Temps : 20 minutes de préparation + 10 minutes de cuisson
Pour 20 pièces

Ingrédients

  • 3 blancs d’oeufs
  • 300 g de sucre
  • 300 g d’amandes moulues

Préparation

Préchauffer le four à 180°C

  1. Dans un saladier, monter 5 blancs d’oeufs en neige. Dès que les blancs d’oeufs commencent à prendre, verser petit à petit le sucre.
  2. Une fois l’appareil à meringue bien lisse, chauffer un peu d’eau dans une petite casserole et installer le saladier au dessus pour faire un bain-marie.
  3. Ajouter les amandes moulues par étapes et mélanger doucement jusqu’à ce que l’appareil se détache du saladier. Laisser refroidir le saladier, enlevé de la casserole.
  4. Sur une plaque, disposer un papier sulfurisé. Former avec une cuillère des boules de pâte d’environ 3 cm de diamètre et poser les sur la plaque espacé d’environ 2 cm.
  5. Dans le four préchauffé, installer la plaque à mi hauteur et faire cuire 10 minutes.
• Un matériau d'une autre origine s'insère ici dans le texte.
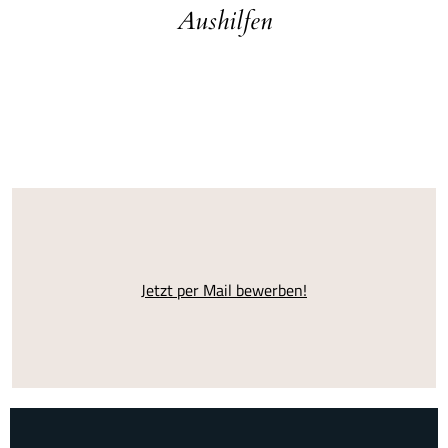
Aushilfen
Jetzt per Mail bewerben!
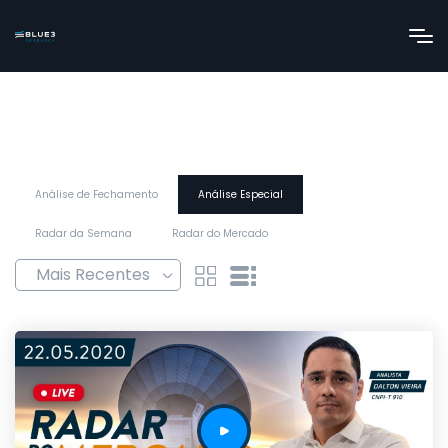
Análise de Fechamento
Análise Especial
Radar da Semana
Radar do Mercado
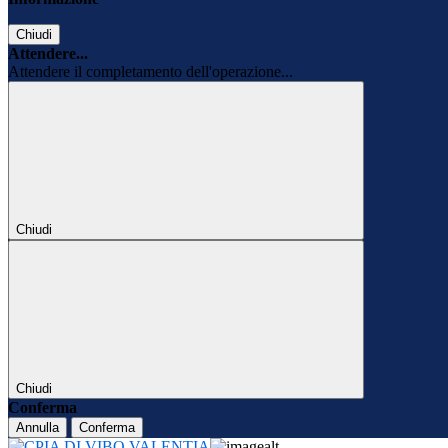
Chiudi
Attendere...
Attendere il completamento dell'operazione...
Chiudi
Chiudi
Conferma
Annulla
Conferma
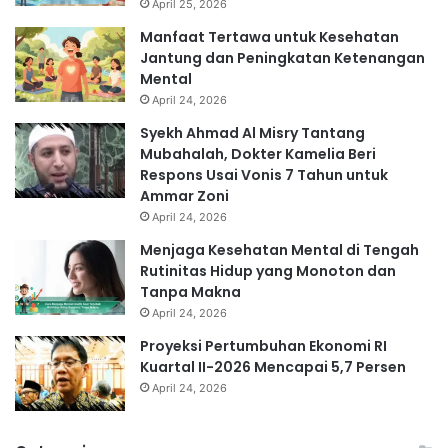
April 25, 2026
Manfaat Tertawa untuk Kesehatan
Jantung dan Peningkatan Ketenangan
Mental
April 24, 2026
Syekh Ahmad Al Misry Tantang
Mubahalah, Dokter Kamelia Beri
Respons Usai Vonis 7 Tahun untuk
Ammar Zoni
April 24, 2026
Menjaga Kesehatan Mental di Tengah
Rutinitas Hidup yang Monoton dan
Tanpa Makna
April 24, 2026
Proyeksi Pertumbuhan Ekonomi RI
Kuartal II-2026 Mencapai 5,7 Persen
April 24, 2026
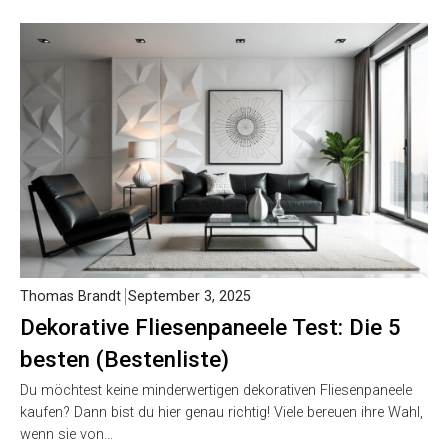
Thomas Brandt
September 3, 2025
Dekorative Fliesenpaneele Test: Die 5
besten (Bestenliste)
Du möchtest keine minderwertigen dekorativen Fliesenpaneele
kaufen? Dann bist du hier genau richtig! Viele bereuen ihre Wahl,
wenn sie von…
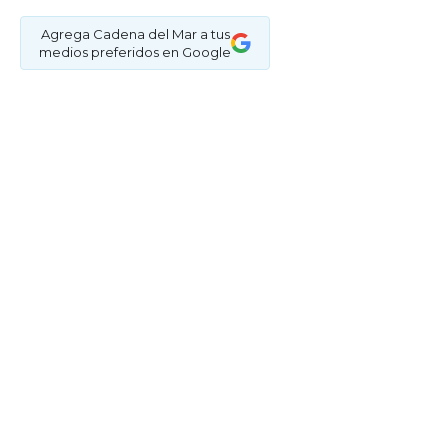
Agrega Cadena del Mar a tus
medios preferidos en Google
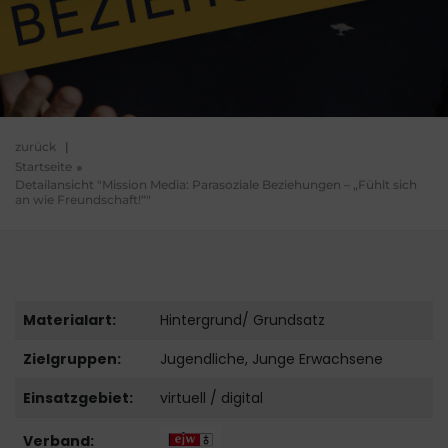
zurück
|
Startseite
Detailansicht "Mission Media: Parasoziale Beziehungen – „Fühlt sich
an wie Freundschaft!“"
Materialart:
Hintergrund/ Grundsatz
Zielgruppen:
Jugendliche, Junge Erwachsene
Einsatzgebiet:
virtuell / digital
Verband:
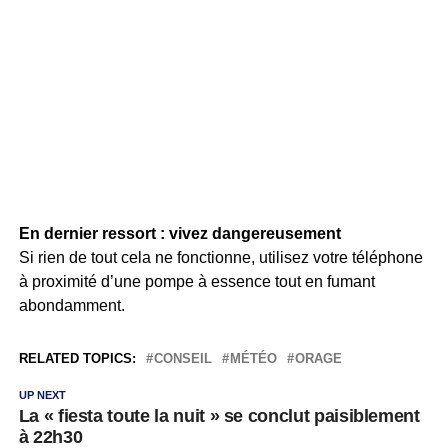
En dernier ressort : vivez dangereusement
Si rien de tout cela ne fonctionne, utilisez votre téléphone
à proximité d’une pompe à essence tout en fumant
abondamment.
RELATED TOPICS:
CONSEIL
MÉTÉO
ORAGE
UP NEXT
La « fiesta toute la nuit » se conclut paisiblement
à 22h30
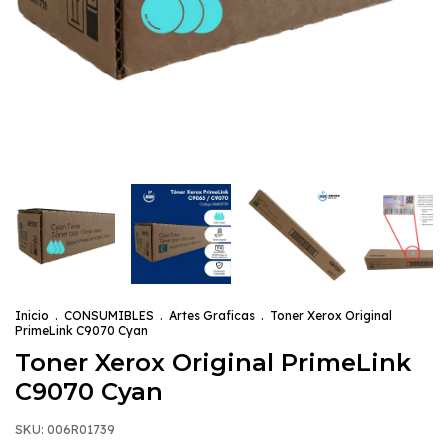
Inicio
.
CONSUMIBLES
.
Artes Graficas
.
Toner Xerox Original
PrimeLink C9070 Cyan
Toner Xerox Original PrimeLink
C9070 Cyan
SKU:
006R01739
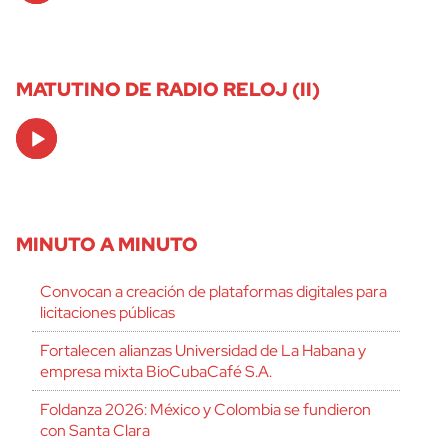
MATUTINO DE RADIO RELOJ (II)
Audio
Player
MINUTO A MINUTO
Convocan a creación de plataformas digitales para
licitaciones públicas
Fortalecen alianzas Universidad de La Habana y
empresa mixta BioCubaCafé S.A.
Foldanza 2026: México y Colombia se fundieron
con Santa Clara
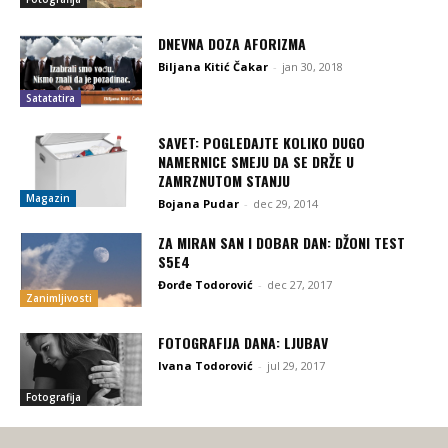
DNEVNA DOZA AFORIZMA
Biljana Kitić Čakar
-
jan 30, 2018
Satatatira
SAVET: POGLEDAJTE KOLIKO DUGO
NAMERNICE SMEJU DA SE DRŽE U
ZAMRZNUTOM STANJU
Magazin
Bojana Pudar
-
dec 29, 2014
ZA MIRAN SAN I DOBAR DAN: DŽONI TEST
S5E4
Đorđe Todorović
-
dec 27, 2017
Zanimljivosti
FOTOGRAFIJA DANA: LJUBAV
Ivana Todorović
-
jul 29, 2017
Fotografija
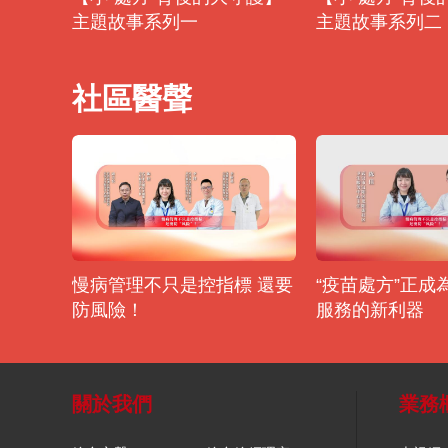
主題故事系列一
主題故事系列二
社區醫聲
慢病管理不只是控指標 還要
“疫苗處方”正成
防風險！
服務的新利器
關於我們
業務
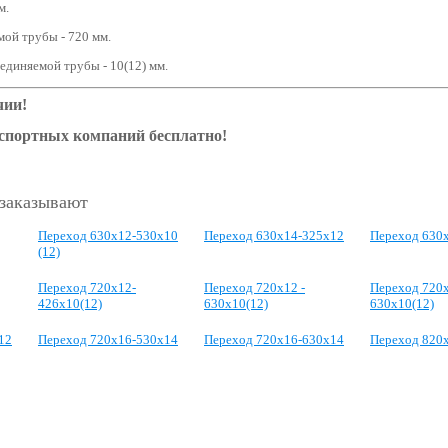
м.
ой трубы - 720 мм.
единяемой трубы - 10(12) мм.
чии!
нспортных компаний бесплатно!
 заказывают
Переход 630x12-530x10
Переход 630x14-325x12
Переход 630
(12)
Переход 720x12-
Переход 720x12 -
Переход 720
426x10(12)
630x10(12)
630x10(12)
12
Переход 720x16-530x14
Переход 720x16-630x14
Переход 820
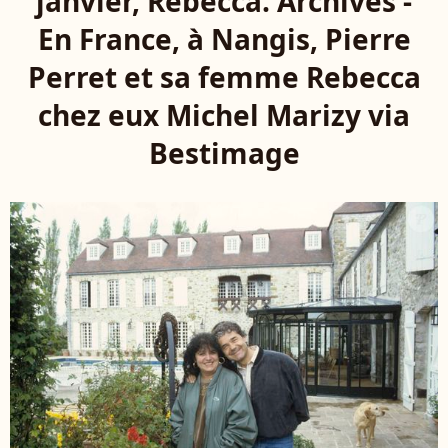
janvier, Rebecca. Archives -
En France, à Nangis, Pierre
Perret et sa femme Rebecca
chez eux Michel Marizy via
Bestimage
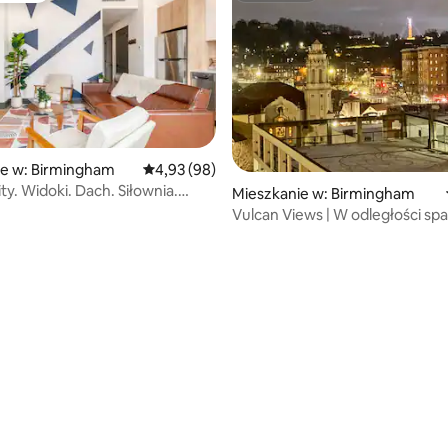
ie w: Birmingham
Średnia ocena: 4,93 na 5, liczba recenzji: 98
4,93 (98)
ty. Widoki. Dach. Siłownia.
Mieszkanie w: Birmingham
Restauracja
Vulcan Views | W odległości spa
Duże łóżko (king)
5, liczba recenzji: 61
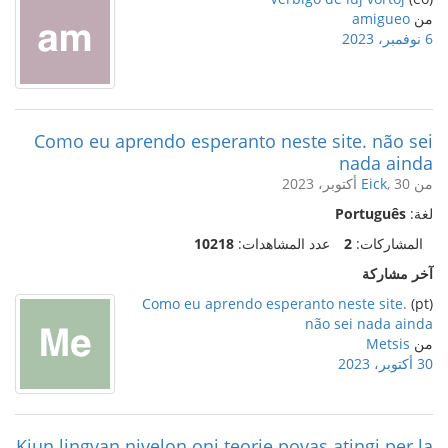
من
amigueo
6 نوفمبر، 2023
Como eu aprendo esperanto neste site. não sei
nada ainda
من
, 30 أكتوبر، 2023
Eick
لغة:
Português
المشاركات:
2
عدد المشاهدات:
10218
آخر مشاركة
Como eu aprendo esperanto neste site.
(pt)
não sei nada ainda
من
Metsis
30 أكتوبر، 2023
Kiun lingvan nivelon oni teorie povas atingi per la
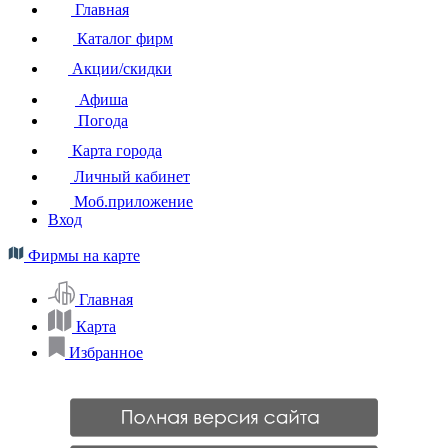
Главная
Каталог фирм
Акции/скидки
Афиша
Погода
Карта города
Личный кабинет
Моб.приложение
Вход
Фирмы на карте
Главная
Карта
Избранное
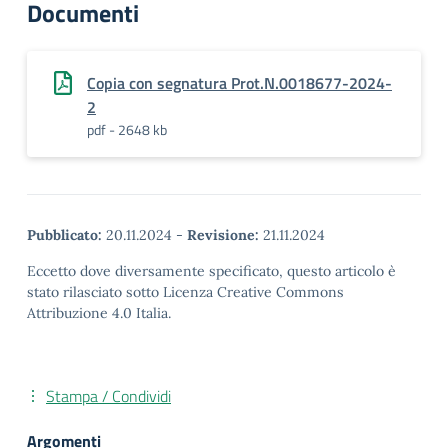
Documenti
Copia con segnatura Prot.N.0018677-2024-
2
pdf - 2648 kb
Pubblicato:
20.11.2024
-
Revisione:
21.11.2024
Eccetto dove diversamente specificato, questo articolo è
stato rilasciato sotto Licenza Creative Commons
Attribuzione 4.0 Italia.
Stampa / Condividi
Argomenti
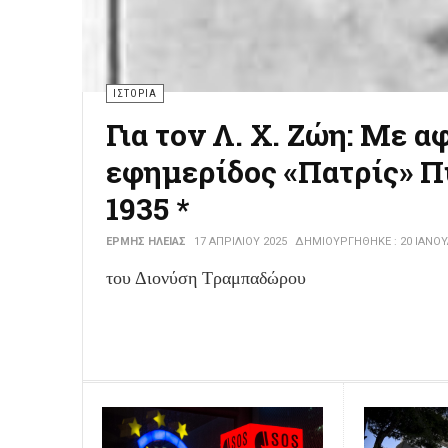
ΗΛΕΊΑ
Δ.Ι. Τραμπαδώρος - Ο 
ΕΡΜΉΣ ΗΛΕΊΑΣ
17 ΑΠΡΙΛΊΟΥ 2025
ΔΗΜΙΟΥΡΓΉΘΗΚΕ : 18 ΜΑΡΤΊ
Τσάρλεστον και φοξτροτ κυριαρχούν. Οι
καπέλα. Οι πλαζ φιλοξενούν τα πρώτα «μ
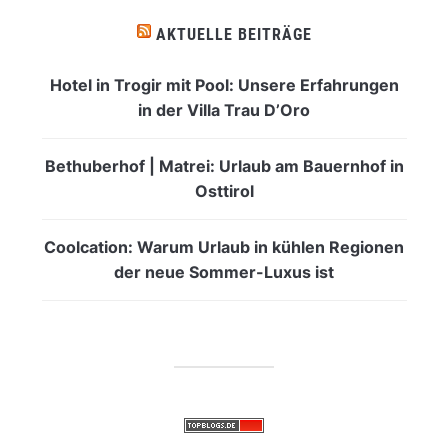
AKTUELLE BEITRÄGE
Hotel in Trogir mit Pool: Unsere Erfahrungen
in der Villa Trau D’Oro
Bethuberhof | Matrei: Urlaub am Bauernhof in
Osttirol
Coolcation: Warum Urlaub in kühlen Regionen
der neue Sommer-Luxus ist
Au sortir du four, les biscuits sont encore mous mais sécheront en refroidissant.

La recette, dans le texte

« Battez bien 5 blancs d’oeufs, mêlez y 1 l. d’amandes pelées et pilées fines, faites la pate dans un plat d’étain que vous mettez sur des braises en remuant toujours jusqu’à ce qu’elle soit détachée du plat; quand elle est froide, mettez la sur du papier par cuillerée et cuisez les après le pain On peut les mouler dans le sucre quand on veut qu’ils ressemblent à des massepains.

  • 1 livre de sucre
  • 1 livre d’amandes »

Recette tirée de : Santschi C., Roth B., Genequand J.-E., Vouilloz D., Genève entre restrictions et bombances : autour de l’histoire de l’alimentation du Moyen Âge à nos jours : une exposition des Archives d’Etat de Genève, brochure d’exposition, Genève : Archives d’Etat, 1990.